START Provided data

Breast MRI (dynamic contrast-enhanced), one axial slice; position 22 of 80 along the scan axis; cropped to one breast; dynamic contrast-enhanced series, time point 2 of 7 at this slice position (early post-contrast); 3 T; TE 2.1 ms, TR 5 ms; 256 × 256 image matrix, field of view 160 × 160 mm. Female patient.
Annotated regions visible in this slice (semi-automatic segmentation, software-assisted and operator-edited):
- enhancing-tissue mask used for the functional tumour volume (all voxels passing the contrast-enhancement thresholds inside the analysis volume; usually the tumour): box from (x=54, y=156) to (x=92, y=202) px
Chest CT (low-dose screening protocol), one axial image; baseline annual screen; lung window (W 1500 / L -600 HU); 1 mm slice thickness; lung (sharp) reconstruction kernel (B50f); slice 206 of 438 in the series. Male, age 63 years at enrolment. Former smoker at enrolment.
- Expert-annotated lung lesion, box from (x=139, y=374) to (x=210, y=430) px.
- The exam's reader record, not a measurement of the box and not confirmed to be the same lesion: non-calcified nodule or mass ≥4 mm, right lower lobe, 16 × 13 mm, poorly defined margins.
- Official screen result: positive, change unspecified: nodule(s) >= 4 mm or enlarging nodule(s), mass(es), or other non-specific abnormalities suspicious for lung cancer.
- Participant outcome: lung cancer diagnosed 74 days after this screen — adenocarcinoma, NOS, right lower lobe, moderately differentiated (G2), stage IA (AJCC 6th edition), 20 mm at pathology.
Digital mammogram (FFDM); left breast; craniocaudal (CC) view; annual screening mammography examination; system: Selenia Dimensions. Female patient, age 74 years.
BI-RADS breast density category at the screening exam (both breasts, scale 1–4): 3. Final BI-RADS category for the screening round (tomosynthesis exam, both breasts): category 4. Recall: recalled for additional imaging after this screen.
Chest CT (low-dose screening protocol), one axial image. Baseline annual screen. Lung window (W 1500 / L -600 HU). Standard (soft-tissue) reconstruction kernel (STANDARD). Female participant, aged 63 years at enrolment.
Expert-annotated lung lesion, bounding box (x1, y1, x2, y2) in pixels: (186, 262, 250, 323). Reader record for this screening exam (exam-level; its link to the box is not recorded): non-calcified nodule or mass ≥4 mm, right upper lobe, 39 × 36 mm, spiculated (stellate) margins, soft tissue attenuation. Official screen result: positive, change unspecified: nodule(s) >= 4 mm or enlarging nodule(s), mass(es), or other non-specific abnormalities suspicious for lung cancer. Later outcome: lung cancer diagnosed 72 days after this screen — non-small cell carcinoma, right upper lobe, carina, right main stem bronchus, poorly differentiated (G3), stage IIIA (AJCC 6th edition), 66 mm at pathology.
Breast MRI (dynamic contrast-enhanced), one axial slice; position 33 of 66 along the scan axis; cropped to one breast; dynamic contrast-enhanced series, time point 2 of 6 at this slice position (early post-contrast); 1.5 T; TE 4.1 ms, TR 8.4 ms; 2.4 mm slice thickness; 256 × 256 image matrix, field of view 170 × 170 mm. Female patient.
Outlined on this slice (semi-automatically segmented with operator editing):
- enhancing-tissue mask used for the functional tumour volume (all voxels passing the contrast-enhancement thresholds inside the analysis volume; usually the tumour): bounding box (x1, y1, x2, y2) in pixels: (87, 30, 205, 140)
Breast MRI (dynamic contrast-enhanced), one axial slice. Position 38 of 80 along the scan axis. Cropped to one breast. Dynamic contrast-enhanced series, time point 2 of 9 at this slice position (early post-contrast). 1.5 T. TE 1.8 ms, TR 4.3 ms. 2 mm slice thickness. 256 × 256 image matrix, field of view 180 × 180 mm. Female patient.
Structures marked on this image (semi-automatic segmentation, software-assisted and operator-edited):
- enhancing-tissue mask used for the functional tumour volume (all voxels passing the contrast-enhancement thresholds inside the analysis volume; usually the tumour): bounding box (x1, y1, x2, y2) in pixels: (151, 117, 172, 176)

END Provided data

**Exercise directions:** Working from the records above, find how many lines contain the string "suspicious" and answer with the bare number.

**Exercise result:** 2